Para o Brasil, não faz mais sentido falar nos valores acordados há mais de uma década. "A meta de cem bilhões de dólares em apoio aos países em desenvolvimento foi estabelecida em 2009, e reafirmada pelo Acordo de Paris há seis anos. Embora esse valor não refletisse as necessidades reais para o cumprimento dos compromissos das partes, chegamos a um acordo de boa fé e demos um importante passo em frente", diz o documento submetido pelo Brasil.
"Entretanto, é claro que a meta financeira uma vez acordada não só não foi cumprida, como também está ultrapassada. Dados da OCDE e do Grupo de Especialistas Independentes sobre Financiamento Climático do Secretário-Geral da ONU apontam que os países desenvolvidos estão atrasados no cumprimento de seus compromissos de financiamento climático relacionados com a meta de US$ 100 bilhões e que isso comprometerá a própria implementação dos acordos ambientais", alerta.
O governo ainda aponta como novos cálculos indicam que "trilhões - não bilhões- são necessários para lidar com a atual lacuna financeira".
"Para atingir os objetivos do Acordo de Paris, precisamos rever e ajustar a arquitetura financeira global e os países em desenvolvimento devem estar envolvidos no processo de redesenho", propõe.

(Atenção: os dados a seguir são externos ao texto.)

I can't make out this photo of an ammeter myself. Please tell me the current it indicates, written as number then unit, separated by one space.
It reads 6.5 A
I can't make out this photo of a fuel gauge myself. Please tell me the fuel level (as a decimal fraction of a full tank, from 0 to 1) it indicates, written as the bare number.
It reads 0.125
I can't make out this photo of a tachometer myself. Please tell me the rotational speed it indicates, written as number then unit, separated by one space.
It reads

A recomendação, portanto, é de se criar um mecanismo para estipular uma nova meta, que "deve ser construída a partir de um piso de 100 bilhões de dólares por ano".

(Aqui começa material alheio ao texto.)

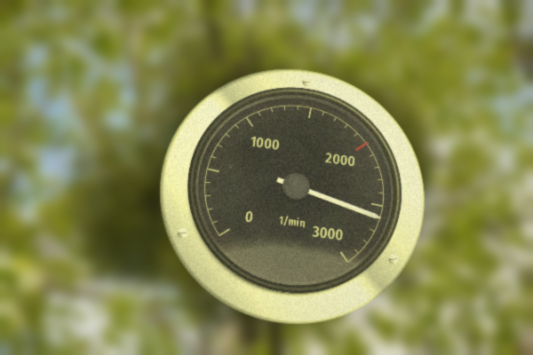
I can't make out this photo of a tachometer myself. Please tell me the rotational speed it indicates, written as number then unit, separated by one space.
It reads 2600 rpm
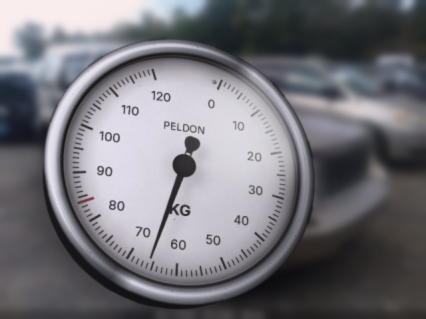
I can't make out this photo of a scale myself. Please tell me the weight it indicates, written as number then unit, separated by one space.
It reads 66 kg
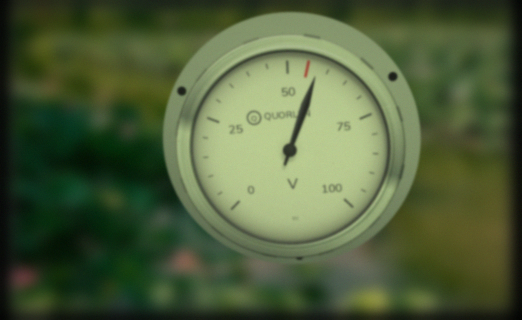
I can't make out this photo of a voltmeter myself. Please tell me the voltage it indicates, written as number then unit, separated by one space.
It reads 57.5 V
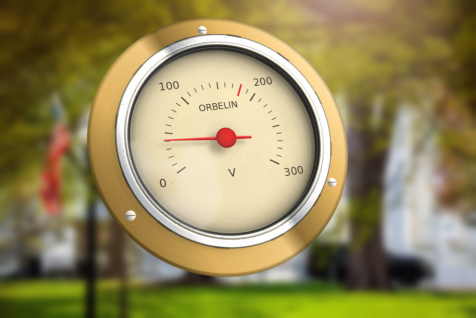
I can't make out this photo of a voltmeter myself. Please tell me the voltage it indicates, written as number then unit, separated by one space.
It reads 40 V
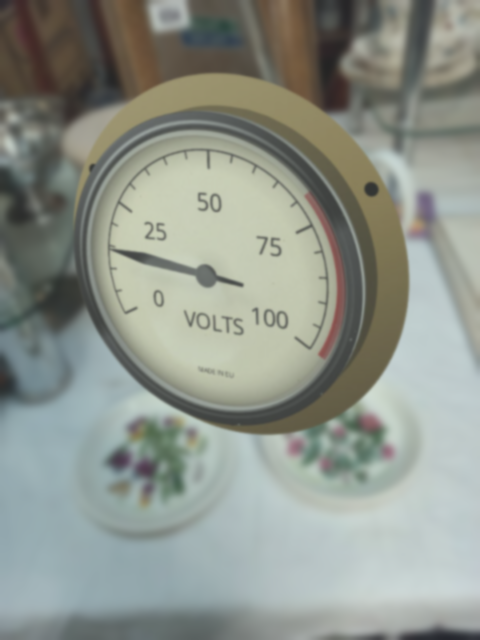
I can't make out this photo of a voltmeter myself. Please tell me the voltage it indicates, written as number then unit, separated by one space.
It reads 15 V
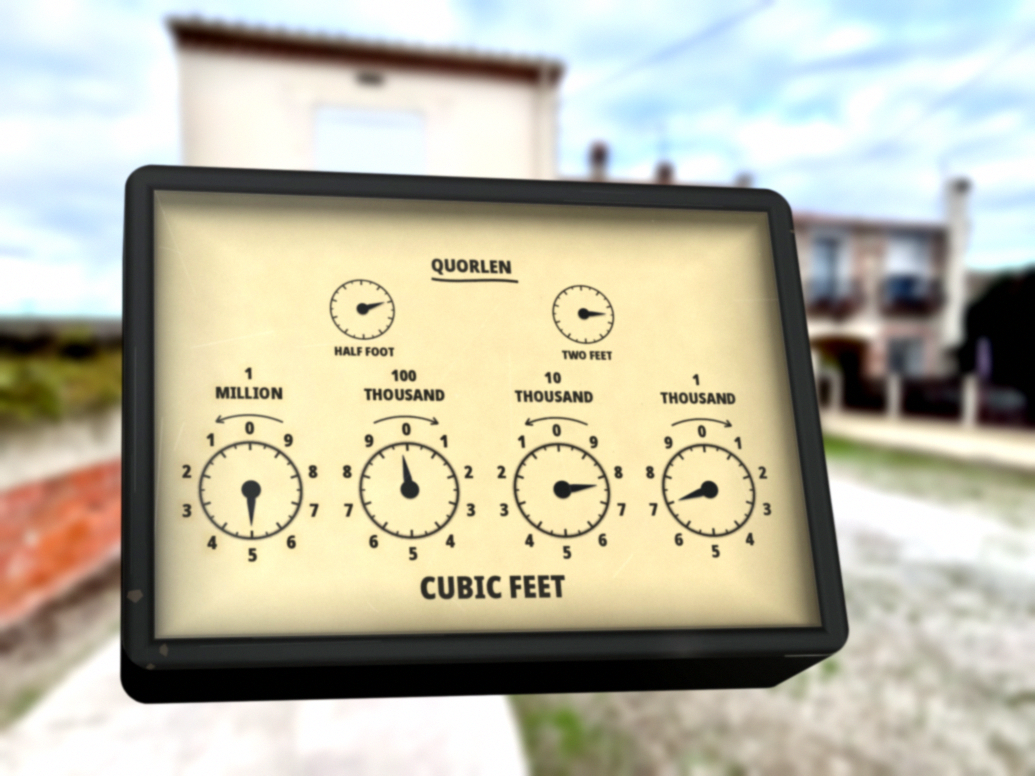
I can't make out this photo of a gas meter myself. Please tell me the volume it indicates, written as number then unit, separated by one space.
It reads 497700 ft³
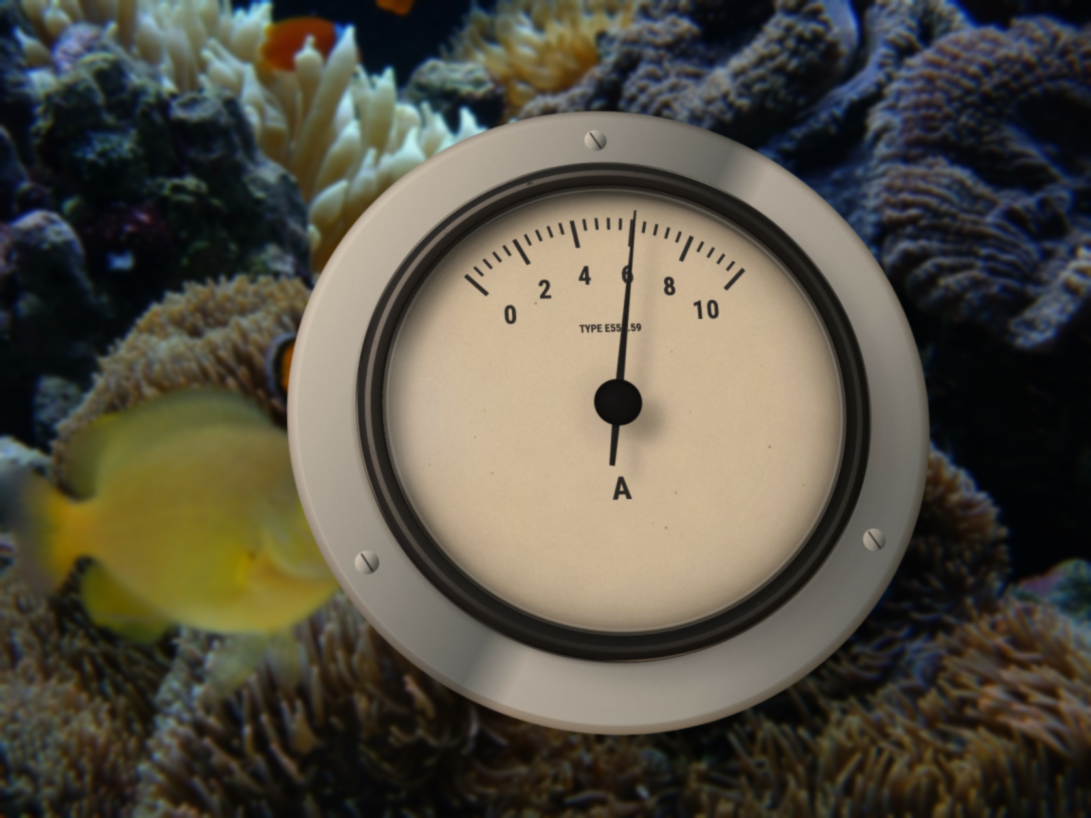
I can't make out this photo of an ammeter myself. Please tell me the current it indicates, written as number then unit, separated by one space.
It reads 6 A
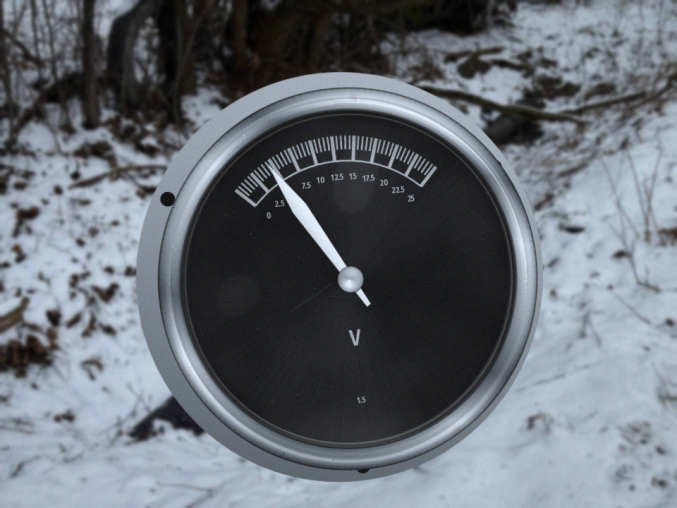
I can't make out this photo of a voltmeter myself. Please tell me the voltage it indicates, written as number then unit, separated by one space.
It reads 4.5 V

Mas, ao final da primeira semana de negociações, a constatação é de que não houve qualquer avanço neste sentido e que países ricos continuam a condicionar qualquer envio de recursos. "Há um sentimento de que as economias desenvolvidas não querem se comprometer", alertou um experiente negociador.
No lugar de um comitê formal para estudar o novo valor que deve ser apresentado, os países ricos preferem apenas um processo informal e sem estrutura para debater o que seria o novo financiamento, algo que é recusado pelos emergentes.
Para diplomatas, sem um acordo nesta questão dificilmente haverá um espaço político para que governos declarem Glasgow como um "sucesso".
Já os governos dos EUA e da Europa tentam dar garantias de que, a partir de 2023, haverá um volume suficiente de recursos. Mas não especificam nem quanto e nem por qual mecanismo vinculante esse dinheiro seria obrigado a ser repassado.
Não faltam ainda momentos inusitados. Durante a negociação, a referência no texto final ao termo "direitos humanos" e "gênero" gerou ainda um impasse. O governo da Arábia Saudita se recusou a aceitar a inclusão das referências, o que gerou uma indignação por parte de outras delegações. O governo mexicano, na noite de sábado, tomou a palavra para alertar que não aceitaria que essas referências fossem retiradas do pacto final, o que foi apoiado por Peru, Chile, UE, Venezuela, Guatemala e outros países. O Brasil também apoia a inclusão dos termos no texto de Glasgow.
Diante desse cenário, diferentes diplomatas admitem ao UOL que o otimismo inicial foi se desfazendo ao longo da semana. "Agora, só uma decisão política pode ainda salvar um acordo", completou um negociador das ilhas do Pacífico, cada vez mais frustrados com a crise no processo negociador.